** Prompt **
As the answer, give exactly the lines of the records below from the one with "Créez votre propre" through the one with "eine identifizierte oder", ends included and pictures left out.

** Stored data entries **
──────

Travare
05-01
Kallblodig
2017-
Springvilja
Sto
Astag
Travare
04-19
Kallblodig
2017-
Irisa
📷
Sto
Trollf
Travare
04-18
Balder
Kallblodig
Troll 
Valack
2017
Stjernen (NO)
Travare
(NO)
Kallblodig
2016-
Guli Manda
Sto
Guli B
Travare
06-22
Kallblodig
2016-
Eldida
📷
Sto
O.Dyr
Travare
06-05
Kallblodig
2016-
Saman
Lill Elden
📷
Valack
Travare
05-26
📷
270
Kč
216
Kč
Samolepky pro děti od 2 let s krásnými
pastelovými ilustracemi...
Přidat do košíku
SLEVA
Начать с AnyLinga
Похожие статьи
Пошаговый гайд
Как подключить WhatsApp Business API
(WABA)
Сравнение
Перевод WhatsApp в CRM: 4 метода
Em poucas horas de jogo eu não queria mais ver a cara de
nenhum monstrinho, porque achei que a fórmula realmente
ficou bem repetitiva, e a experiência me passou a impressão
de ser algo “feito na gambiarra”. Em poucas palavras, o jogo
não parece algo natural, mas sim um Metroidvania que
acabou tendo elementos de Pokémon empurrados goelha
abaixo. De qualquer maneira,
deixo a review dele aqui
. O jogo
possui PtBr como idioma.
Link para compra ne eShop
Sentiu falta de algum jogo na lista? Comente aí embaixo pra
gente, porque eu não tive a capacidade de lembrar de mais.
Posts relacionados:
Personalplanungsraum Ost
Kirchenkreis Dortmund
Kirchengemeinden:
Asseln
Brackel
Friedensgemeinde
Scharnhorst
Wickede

──────

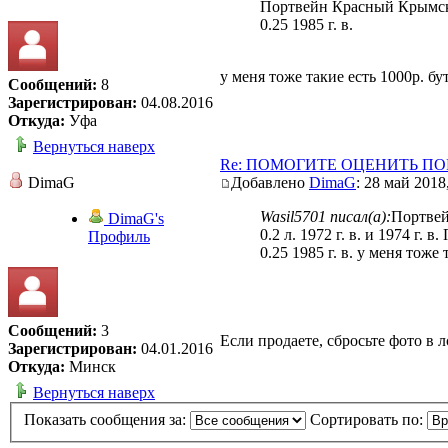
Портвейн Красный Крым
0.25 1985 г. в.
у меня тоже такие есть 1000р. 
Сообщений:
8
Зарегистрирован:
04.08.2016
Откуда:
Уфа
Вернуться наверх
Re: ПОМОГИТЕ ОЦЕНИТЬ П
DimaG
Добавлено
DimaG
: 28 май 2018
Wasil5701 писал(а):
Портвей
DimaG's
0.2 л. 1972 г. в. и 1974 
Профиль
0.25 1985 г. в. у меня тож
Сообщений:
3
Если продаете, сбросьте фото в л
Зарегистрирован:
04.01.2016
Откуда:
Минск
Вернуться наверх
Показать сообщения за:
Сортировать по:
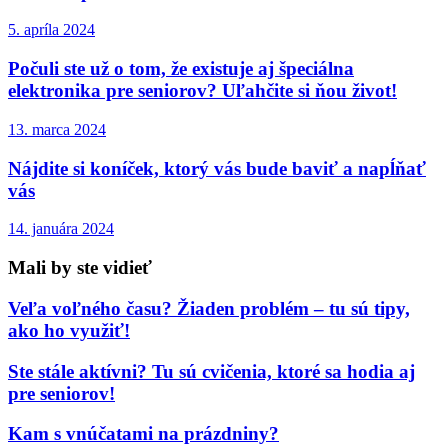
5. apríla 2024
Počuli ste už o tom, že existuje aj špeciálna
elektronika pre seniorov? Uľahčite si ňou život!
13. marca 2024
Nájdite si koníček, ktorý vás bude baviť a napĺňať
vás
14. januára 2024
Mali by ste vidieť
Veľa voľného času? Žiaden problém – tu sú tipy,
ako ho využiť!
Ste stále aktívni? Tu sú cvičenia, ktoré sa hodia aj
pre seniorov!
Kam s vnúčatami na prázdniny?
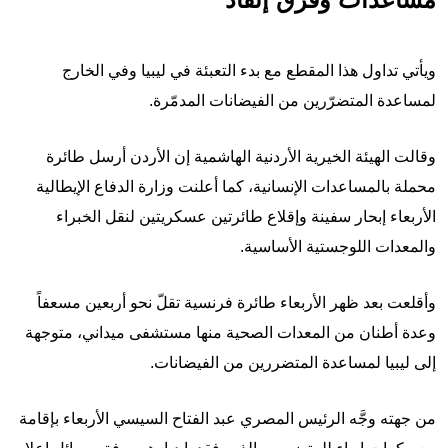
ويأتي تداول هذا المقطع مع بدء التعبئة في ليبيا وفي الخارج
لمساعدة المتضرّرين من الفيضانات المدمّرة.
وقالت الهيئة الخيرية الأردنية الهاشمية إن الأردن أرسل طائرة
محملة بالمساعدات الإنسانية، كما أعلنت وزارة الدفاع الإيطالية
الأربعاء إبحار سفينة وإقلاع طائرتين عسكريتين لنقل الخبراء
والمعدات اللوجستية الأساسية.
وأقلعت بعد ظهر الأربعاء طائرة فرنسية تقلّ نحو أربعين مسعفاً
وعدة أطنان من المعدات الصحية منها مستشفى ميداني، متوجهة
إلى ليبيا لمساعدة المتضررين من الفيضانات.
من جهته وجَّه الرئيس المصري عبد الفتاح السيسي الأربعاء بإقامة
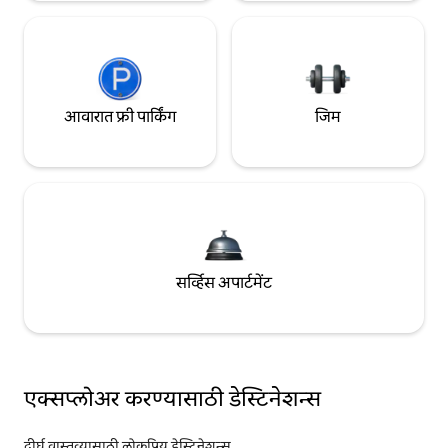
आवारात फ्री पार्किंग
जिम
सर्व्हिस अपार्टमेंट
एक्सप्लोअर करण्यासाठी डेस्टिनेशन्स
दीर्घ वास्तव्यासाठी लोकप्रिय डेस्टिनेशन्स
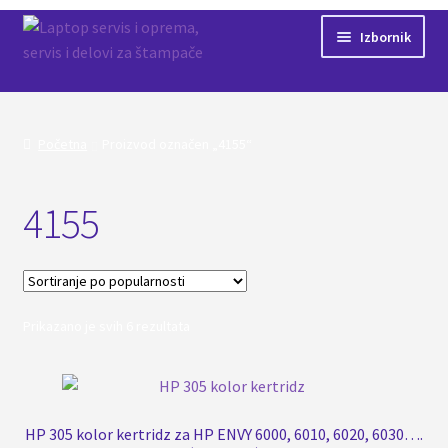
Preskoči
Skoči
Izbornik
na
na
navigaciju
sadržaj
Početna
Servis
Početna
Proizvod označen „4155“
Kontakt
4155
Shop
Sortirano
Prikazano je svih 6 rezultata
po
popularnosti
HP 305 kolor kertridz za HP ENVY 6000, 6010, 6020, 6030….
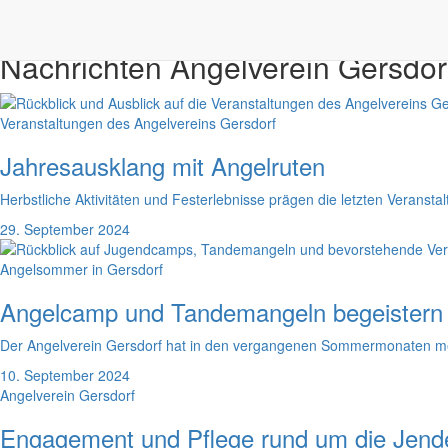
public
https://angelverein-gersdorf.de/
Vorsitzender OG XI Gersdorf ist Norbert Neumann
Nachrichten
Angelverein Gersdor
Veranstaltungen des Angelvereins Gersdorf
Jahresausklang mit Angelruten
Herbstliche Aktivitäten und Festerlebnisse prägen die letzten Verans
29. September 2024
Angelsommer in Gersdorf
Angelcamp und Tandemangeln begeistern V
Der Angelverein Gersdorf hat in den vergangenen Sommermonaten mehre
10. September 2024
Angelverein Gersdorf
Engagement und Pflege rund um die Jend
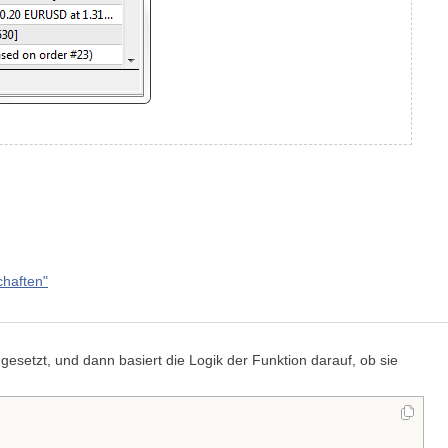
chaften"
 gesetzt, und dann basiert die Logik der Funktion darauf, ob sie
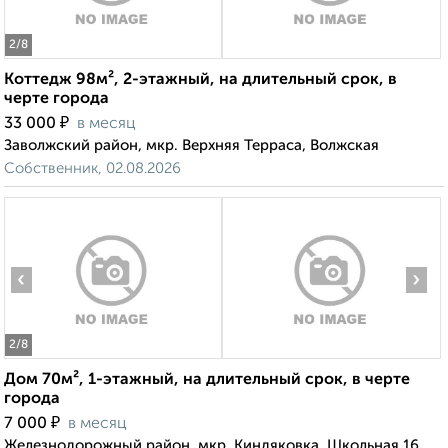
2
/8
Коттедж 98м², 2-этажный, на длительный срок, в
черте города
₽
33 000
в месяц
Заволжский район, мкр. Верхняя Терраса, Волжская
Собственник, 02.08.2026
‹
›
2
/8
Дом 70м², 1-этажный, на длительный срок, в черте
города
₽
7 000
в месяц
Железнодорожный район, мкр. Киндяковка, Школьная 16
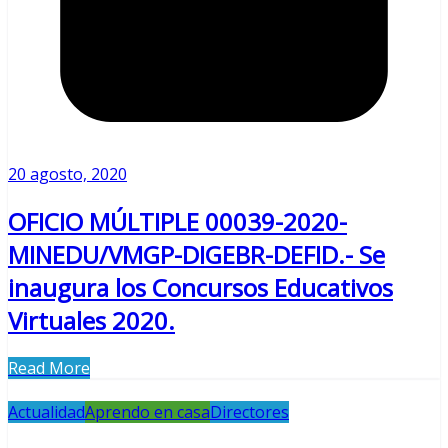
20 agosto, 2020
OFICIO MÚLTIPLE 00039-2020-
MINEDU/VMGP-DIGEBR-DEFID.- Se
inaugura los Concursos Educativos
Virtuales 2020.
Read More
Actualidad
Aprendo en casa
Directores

──────

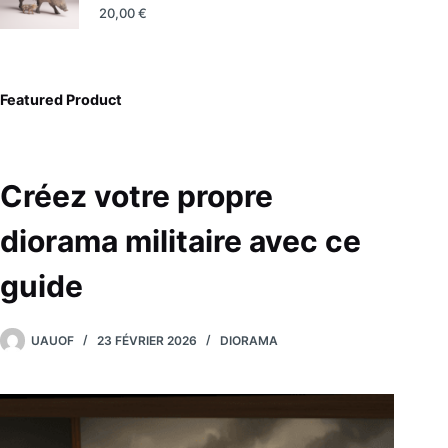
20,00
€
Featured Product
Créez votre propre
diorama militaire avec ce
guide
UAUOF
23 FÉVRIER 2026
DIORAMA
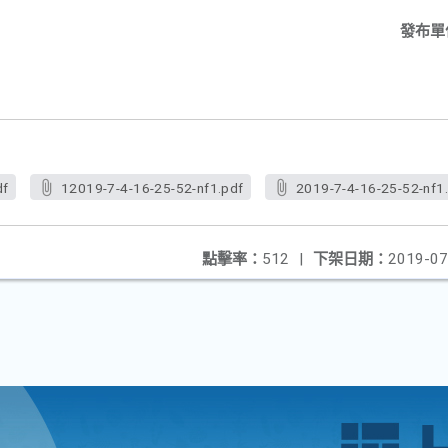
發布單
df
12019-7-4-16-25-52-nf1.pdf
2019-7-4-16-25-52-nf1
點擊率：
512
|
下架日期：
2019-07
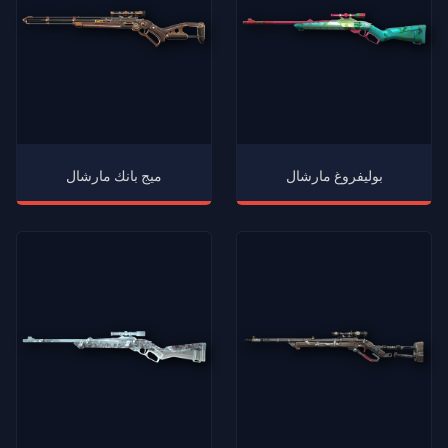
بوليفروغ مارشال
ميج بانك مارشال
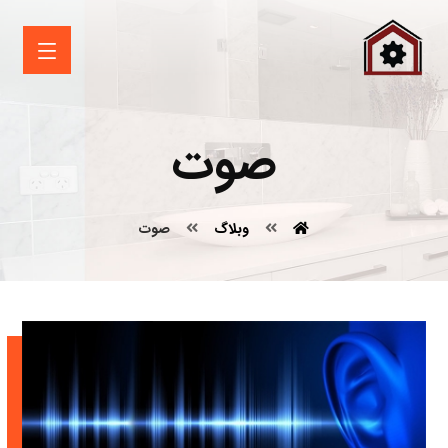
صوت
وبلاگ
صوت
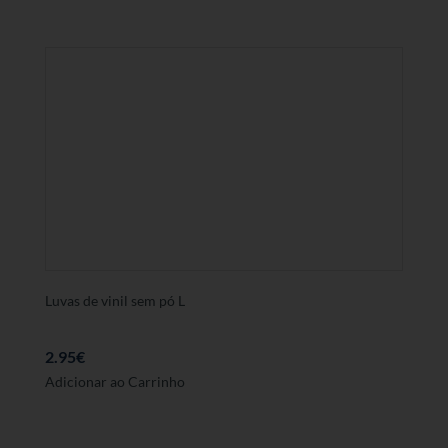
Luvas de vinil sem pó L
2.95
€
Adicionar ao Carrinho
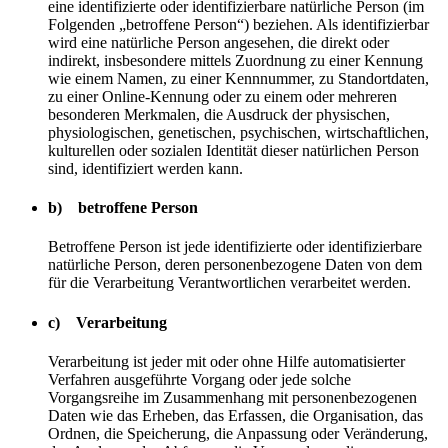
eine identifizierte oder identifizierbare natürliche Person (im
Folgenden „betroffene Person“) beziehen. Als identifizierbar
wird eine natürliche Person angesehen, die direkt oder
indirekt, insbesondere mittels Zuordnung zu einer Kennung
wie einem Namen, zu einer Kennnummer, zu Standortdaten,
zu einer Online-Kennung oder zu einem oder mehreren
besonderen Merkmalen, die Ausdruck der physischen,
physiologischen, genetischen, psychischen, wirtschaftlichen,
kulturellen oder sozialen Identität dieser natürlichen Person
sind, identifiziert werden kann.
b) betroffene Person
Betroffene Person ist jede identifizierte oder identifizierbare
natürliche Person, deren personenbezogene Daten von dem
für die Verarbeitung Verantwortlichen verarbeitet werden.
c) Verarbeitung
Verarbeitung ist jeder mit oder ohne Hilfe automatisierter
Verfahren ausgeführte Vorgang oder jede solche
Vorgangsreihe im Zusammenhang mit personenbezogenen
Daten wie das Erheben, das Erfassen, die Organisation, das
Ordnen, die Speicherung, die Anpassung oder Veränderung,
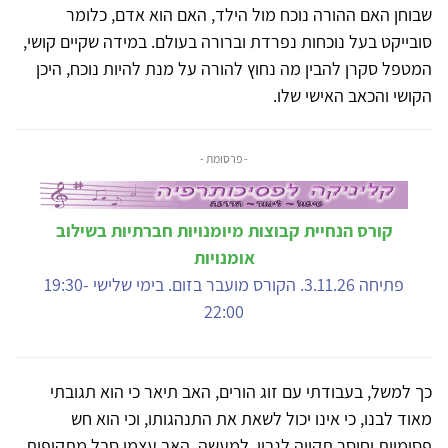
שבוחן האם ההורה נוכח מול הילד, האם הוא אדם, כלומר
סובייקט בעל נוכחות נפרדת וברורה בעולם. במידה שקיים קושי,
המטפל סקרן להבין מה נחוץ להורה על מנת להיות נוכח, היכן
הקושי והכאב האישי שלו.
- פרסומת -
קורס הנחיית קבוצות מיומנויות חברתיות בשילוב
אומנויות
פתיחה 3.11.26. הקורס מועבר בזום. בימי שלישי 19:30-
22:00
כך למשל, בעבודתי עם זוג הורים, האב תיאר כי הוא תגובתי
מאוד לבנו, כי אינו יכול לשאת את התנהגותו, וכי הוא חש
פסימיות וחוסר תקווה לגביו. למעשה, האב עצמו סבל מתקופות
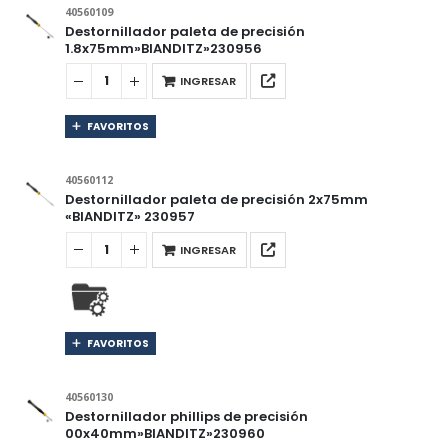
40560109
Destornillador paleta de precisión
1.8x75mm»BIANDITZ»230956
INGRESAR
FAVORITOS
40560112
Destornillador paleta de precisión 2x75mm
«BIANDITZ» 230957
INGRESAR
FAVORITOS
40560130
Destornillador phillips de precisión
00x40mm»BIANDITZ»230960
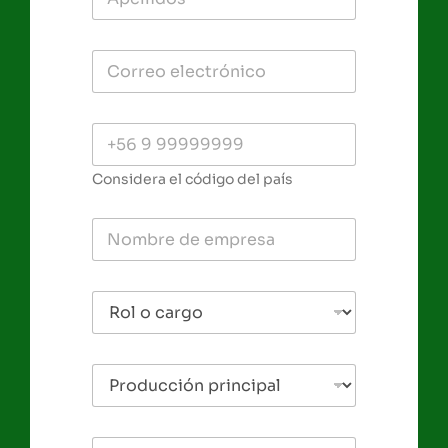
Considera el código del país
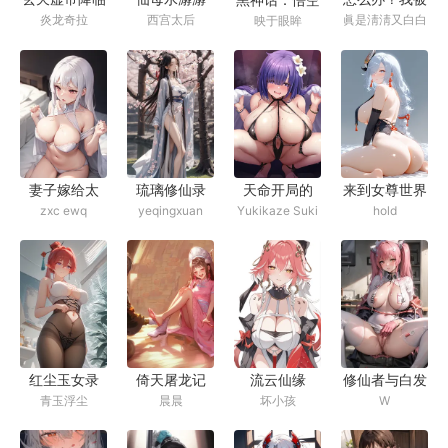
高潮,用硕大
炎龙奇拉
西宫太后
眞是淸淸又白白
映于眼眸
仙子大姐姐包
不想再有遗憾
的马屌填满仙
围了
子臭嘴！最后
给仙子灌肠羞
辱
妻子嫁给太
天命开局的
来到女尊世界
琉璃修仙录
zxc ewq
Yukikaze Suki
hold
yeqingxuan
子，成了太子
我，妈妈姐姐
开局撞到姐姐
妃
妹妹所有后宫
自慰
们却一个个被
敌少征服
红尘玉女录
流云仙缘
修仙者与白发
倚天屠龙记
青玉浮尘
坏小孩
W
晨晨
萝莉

──────

** Written solution **
Créez votre propre
diorama militaire avec ce
guide
UAUOF
23 FÉVRIER 2026
DIORAMA
發布單
df
12019-7-4-16-25-52-nf1.pdf
2019-7-4-16-25-52-nf1
點擊率：
512
|
下架日期：
2019-07
بوليفروغ مارشال
ميج بانك مارشال
صوت
وبلاگ
صوت
Luvas de vinil sem pó L
2.95
€
Adicionar ao Carrinho
eine identifizierte oder identifizierbare natürliche Person (im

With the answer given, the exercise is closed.